Sure there are always sinister forces at work inventing new and nefarious ways to screw it all up, but the battle never ends. It has always been thus.

We must educate our children about the way it all was and how we DID make a difference, and then hope that, for at least a part of their young lives, they will be idealistic and passionate and willing to try to make a difference too.

Pass the torch...the sangria, and the smoke.

We ain't done yet.

Peace,

CP


Cathi Sutton profile image

Cathi Sutton 5 years ago Author

Literature Fairy, please don't give up on your generation. It is each new generation that the one before strove for. We knew you were coming, as you know you too will be followed. So learn the lessons you can with the hand you are dealt. And always embrace life with as much gladness as you can squeeze out of it. And at the same time, know it is okay to dance to the beat of your own personal tune.
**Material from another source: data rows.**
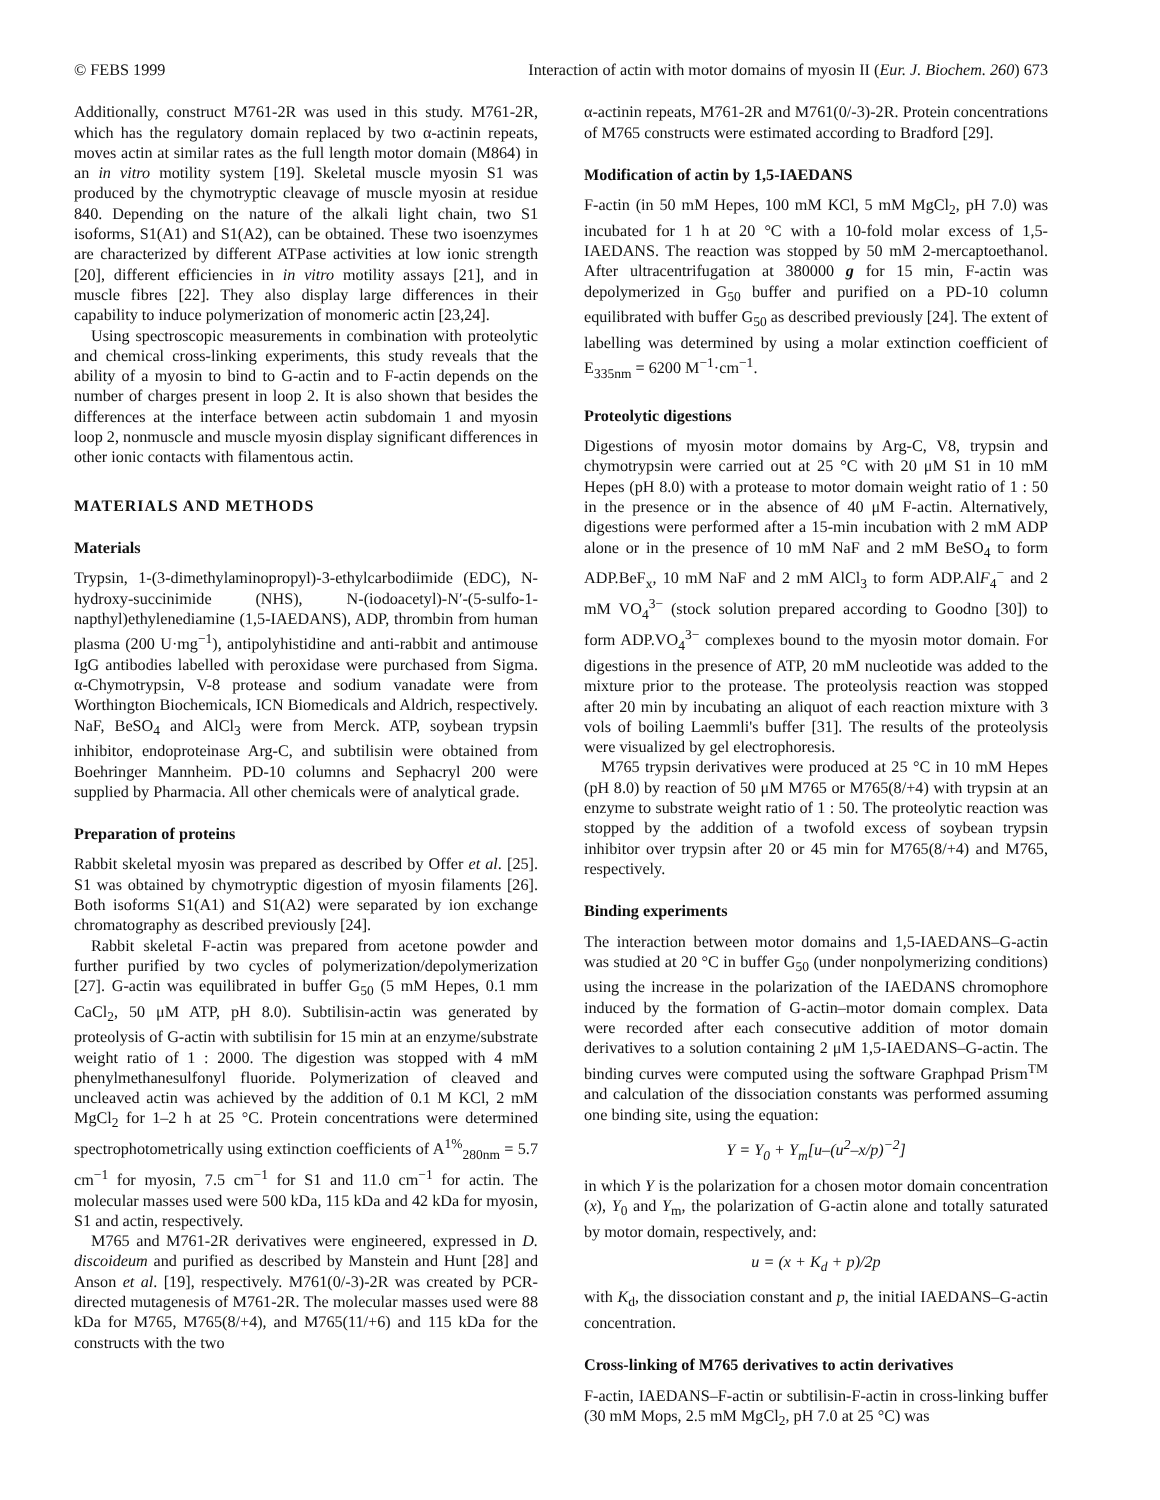© FEBS 1999 Interaction of actin with motor domains of myosin II (Eur. J. Biochem. 260) 673
Additionally, construct M761-2R was used in this study. M761-2R, which has the regulatory domain replaced by two α-actinin repeats, moves actin at similar rates as the full length motor domain (M864) in an in vitro motility system [19]. Skeletal muscle myosin S1 was produced by the chymotryptic cleavage of muscle myosin at residue 840. Depending on the nature of the alkali light chain, two S1 isoforms, S1(A1) and S1(A2), can be obtained. These two isoenzymes are characterized by different ATPase activities at low ionic strength [20], different efficiencies in in vitro motility assays [21], and in muscle fibres [22]. They also display large differences in their capability to induce polymerization of monomeric actin [23,24].
Using spectroscopic measurements in combination with proteolytic and chemical cross-linking experiments, this study reveals that the ability of a myosin to bind to G-actin and to F-actin depends on the number of charges present in loop 2. It is also shown that besides the differences at the interface between actin subdomain 1 and myosin loop 2, nonmuscle and muscle myosin display significant differences in other ionic contacts with filamentous actin.
MATERIALS AND METHODS
Materials
Trypsin, 1-(3-dimethylaminopropyl)-3-ethylcarbodiimide (EDC), N-hydroxy-succinimide (NHS), N-(iodoacetyl)-N′-(5-sulfo-1-napthyl)ethylenediamine (1,5-IAEDANS), ADP, thrombin from human plasma (200 U·mg<sup>−1</sup>), antipolyhistidine and anti-rabbit and antimouse IgG antibodies labelled with peroxidase were purchased from Sigma. α-Chymotrypsin, V-8 protease and sodium vanadate were from Worthington Biochemicals, ICN Biomedicals and Aldrich, respectively. NaF, BeSO<sub>4</sub> and AlCl<sub>3</sub> were from Merck. ATP, soybean trypsin inhibitor, endoproteinase Arg-C, and subtilisin were obtained from Boehringer Mannheim. PD-10 columns and Sephacryl 200 were supplied by Pharmacia. All other chemicals were of analytical grade.
Preparation of proteins
Rabbit skeletal myosin was prepared as described by Offer et al. [25]. S1 was obtained by chymotryptic digestion of myosin filaments [26]. Both isoforms S1(A1) and S1(A2) were separated by ion exchange chromatography as described previously [24].
Rabbit skeletal F-actin was prepared from acetone powder and further purified by two cycles of polymerization/depolymerization [27]. G-actin was equilibrated in buffer G<sub>50</sub> (5 mM Hepes, 0.1 mm CaCl<sub>2</sub>, 50 μM ATP, pH 8.0). Subtilisin-actin was generated by proteolysis of G-actin with subtilisin for 15 min at an enzyme/substrate weight ratio of 1 : 2000. The digestion was stopped with 4 mM phenylmethanesulfonyl fluoride. Polymerization of cleaved and uncleaved actin was achieved by the addition of 0.1 M KCl, 2 mM MgCl<sub>2</sub> for 1–2 h at 25 °C. Protein concentrations were determined spectrophotometrically using extinction coefficients of A<sup>1%</sup><sub>280nm</sub> = 5.7 cm<sup>−1</sup> for myosin, 7.5 cm<sup>−1</sup> for S1 and 11.0 cm<sup>−1</sup> for actin. The molecular masses used were 500 kDa, 115 kDa and 42 kDa for myosin, S1 and actin, respectively.
M765 and M761-2R derivatives were engineered, expressed in D. discoideum and purified as described by Manstein and Hunt [28] and Anson et al. [19], respectively. M761(0/-3)-2R was created by PCR-directed mutagenesis of M761-2R. The molecular masses used were 88 kDa for M765, M765(8/+4), and M765(11/+6) and 115 kDa for the constructs with the two
α-actinin repeats, M761-2R and M761(0/-3)-2R. Protein concentrations of M765 constructs were estimated according to Bradford [29].
Modification of actin by 1,5-IAEDANS
F-actin (in 50 mM Hepes, 100 mM KCl, 5 mM MgCl<sub>2</sub>, pH 7.0) was incubated for 1 h at 20 °C with a 10-fold molar excess of 1,5-IAEDANS. The reaction was stopped by 50 mM 2-mercaptoethanol. After ultracentrifugation at 380000 g for 15 min, F-actin was depolymerized in G<sub>50</sub> buffer and purified on a PD-10 column equilibrated with buffer G<sub>50</sub> as described previously [24]. The extent of labelling was determined by using a molar extinction coefficient of E<sub>335nm</sub> = 6200 M<sup>−1</sup>·cm<sup>−1</sup>.
Proteolytic digestions
Digestions of myosin motor domains by Arg-C, V8, trypsin and chymotrypsin were carried out at 25 °C with 20 μM S1 in 10 mM Hepes (pH 8.0) with a protease to motor domain weight ratio of 1 : 50 in the presence or in the absence of 40 μM F-actin. Alternatively, digestions were performed after a 15-min incubation with 2 mM ADP alone or in the presence of 10 mM NaF and 2 mM BeSO<sub>4</sub> to form ADP.BeF<sub>x</sub>, 10 mM NaF and 2 mM AlCl<sub>3</sub> to form ADP.AlF<sub>4</sub><sup>−</sup> and 2 mM VO<sub>4</sub><sup>3−</sup> (stock solution prepared according to Goodno [30]) to form ADP.VO<sub>4</sub><sup>3−</sup> complexes bound to the myosin motor domain. For digestions in the presence of ATP, 20 mM nucleotide was added to the mixture prior to the protease. The proteolysis reaction was stopped after 20 min by incubating an aliquot of each reaction mixture with 3 vols of boiling Laemmli's buffer [31]. The results of the proteolysis were visualized by gel electrophoresis.
M765 trypsin derivatives were produced at 25 °C in 10 mM Hepes (pH 8.0) by reaction of 50 μM M765 or M765(8/+4) with trypsin at an enzyme to substrate weight ratio of 1 : 50. The proteolytic reaction was stopped by the addition of a twofold excess of soybean trypsin inhibitor over trypsin after 20 or 45 min for M765(8/+4) and M765, respectively.
Binding experiments
The interaction between motor domains and 1,5-IAEDANS–G-actin was studied at 20 °C in buffer G<sub>50</sub> (under nonpolymerizing conditions) using the increase in the polarization of the IAEDANS chromophore induced by the formation of G-actin–motor domain complex. Data were recorded after each consecutive addition of motor domain derivatives to a solution containing 2 μM 1,5-IAEDANS–G-actin. The binding curves were computed using the software Graphpad Prism<sup>TM</sup> and calculation of the dissociation constants was performed assuming one binding site, using the equation:
Y = Y<sub>0</sub> + Y<sub>m</sub>[u–(u<sup>2</sup>–x/p)<sup>−2</sup>]
in which Y is the polarization for a chosen motor domain concentration (x), Y<sub>0</sub> and Y<sub>m</sub>, the polarization of G-actin alone and totally saturated by motor domain, respectively, and:
u = (x + K<sub>d</sub> + p)/2p
with K<sub>d</sub>, the dissociation constant and p, the initial IAEDANS–G-actin concentration.
Cross-linking of M765 derivatives to actin derivatives
F-actin, IAEDANS–F-actin or subtilisin-F-actin in cross-linking buffer (30 mM Mops, 2.5 mM MgCl<sub>2</sub>, pH 7.0 at 25 °C) was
May peace be the journey.

Christopher, I love the determined hope and wisdom you sent in your comment! And you're right, who'd a ever "thunk" there would be legal pot anywhere, all races in the same classrooms, or intergrated neighborhoods with no-one blinking an eye, and women making important strides in the "man's" world. We have alot to be proud of. Thank you for reminding me!


James A Watkins profile image

James A Watkins 5 years ago from Chicago

I was 15 in 1970. But I looked older, tall and with facial hair. I hung out with older people because I was playing music professionally with guys in their 20s.
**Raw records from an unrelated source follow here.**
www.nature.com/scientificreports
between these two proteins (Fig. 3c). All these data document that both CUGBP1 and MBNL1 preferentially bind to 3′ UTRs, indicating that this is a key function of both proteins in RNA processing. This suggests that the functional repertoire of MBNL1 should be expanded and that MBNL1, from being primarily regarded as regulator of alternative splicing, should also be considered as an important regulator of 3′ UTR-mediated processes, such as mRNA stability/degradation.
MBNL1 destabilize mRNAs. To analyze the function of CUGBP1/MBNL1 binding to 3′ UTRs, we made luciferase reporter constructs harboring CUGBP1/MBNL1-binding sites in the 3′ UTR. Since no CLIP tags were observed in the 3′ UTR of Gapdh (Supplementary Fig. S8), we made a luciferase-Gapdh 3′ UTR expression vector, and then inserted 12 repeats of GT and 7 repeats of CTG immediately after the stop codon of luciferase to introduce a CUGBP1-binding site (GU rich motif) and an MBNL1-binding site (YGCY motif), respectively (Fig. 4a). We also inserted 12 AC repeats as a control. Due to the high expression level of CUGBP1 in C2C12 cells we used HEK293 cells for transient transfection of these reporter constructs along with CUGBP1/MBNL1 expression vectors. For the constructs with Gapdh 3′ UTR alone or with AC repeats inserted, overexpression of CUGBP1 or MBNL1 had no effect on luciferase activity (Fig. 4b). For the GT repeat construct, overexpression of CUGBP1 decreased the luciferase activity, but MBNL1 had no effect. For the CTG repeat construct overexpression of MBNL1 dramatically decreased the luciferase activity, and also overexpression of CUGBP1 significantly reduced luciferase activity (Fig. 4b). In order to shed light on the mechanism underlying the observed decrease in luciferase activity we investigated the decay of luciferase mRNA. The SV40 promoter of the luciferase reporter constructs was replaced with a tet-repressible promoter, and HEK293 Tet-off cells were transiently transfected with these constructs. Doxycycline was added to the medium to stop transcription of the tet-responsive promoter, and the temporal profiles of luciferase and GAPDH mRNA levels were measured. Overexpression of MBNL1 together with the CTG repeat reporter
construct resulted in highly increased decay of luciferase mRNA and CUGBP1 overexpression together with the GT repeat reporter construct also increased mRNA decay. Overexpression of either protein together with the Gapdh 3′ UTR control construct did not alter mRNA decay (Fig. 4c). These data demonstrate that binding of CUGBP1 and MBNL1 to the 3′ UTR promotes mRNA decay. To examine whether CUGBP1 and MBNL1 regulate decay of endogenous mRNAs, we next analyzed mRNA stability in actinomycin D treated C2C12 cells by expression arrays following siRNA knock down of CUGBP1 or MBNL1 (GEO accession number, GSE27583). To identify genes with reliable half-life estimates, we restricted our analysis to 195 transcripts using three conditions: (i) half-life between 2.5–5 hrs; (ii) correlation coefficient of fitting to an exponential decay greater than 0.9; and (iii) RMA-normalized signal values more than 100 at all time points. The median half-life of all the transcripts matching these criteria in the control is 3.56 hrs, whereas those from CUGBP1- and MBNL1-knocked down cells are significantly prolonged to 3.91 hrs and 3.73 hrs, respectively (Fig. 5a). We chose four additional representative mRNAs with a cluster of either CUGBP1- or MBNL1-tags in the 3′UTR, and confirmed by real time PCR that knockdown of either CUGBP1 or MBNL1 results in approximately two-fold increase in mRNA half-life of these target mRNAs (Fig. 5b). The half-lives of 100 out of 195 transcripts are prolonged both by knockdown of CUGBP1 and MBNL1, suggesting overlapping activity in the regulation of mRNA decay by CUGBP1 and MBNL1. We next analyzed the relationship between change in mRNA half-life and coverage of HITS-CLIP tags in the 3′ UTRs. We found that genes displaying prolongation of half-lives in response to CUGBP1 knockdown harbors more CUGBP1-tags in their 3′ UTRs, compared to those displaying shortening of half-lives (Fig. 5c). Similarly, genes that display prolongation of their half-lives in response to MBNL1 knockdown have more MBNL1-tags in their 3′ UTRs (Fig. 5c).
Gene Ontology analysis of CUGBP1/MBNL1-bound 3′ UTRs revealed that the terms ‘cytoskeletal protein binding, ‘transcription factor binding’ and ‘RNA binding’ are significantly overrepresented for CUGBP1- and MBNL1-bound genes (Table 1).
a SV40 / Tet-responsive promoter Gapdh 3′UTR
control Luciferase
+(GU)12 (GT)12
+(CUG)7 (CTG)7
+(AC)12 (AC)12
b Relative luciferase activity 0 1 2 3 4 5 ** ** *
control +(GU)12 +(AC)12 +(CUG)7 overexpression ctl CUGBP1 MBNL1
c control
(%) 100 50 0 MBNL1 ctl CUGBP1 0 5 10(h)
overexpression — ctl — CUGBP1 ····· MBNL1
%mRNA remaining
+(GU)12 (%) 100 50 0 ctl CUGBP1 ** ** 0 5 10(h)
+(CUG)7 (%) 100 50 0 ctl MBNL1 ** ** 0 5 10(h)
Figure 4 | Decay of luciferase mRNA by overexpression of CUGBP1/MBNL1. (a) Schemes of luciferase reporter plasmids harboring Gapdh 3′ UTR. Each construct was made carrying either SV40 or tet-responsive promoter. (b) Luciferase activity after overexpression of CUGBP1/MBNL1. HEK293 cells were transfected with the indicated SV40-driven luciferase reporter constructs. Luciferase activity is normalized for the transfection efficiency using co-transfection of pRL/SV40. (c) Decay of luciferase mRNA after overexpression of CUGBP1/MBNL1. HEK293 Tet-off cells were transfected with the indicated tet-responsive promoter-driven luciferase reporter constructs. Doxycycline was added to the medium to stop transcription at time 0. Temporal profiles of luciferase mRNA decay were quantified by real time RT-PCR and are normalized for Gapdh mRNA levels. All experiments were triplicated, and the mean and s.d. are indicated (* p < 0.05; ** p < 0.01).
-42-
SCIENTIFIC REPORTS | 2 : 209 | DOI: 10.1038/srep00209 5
"Billy Jack" was a phenomenon at the time. And I collected albums, as you did. The music before disco was and is awesome. I was listening to Yes (Fragile) yesterday.

I bought into the large parts of the Hippie idea, not all of it. I didn't like the War protestors, didn't like the violent students. I did live in a commune for a while but it didn't work. Eventually, everybody figured out that a few guys were doing all the work, supported everybody, while others lay around getting high and screwing all day. Resentments and jealousies rear their heads. The drug laced dream was exactly that—a dream. A dream that is not practical in reality. But it was a good dream.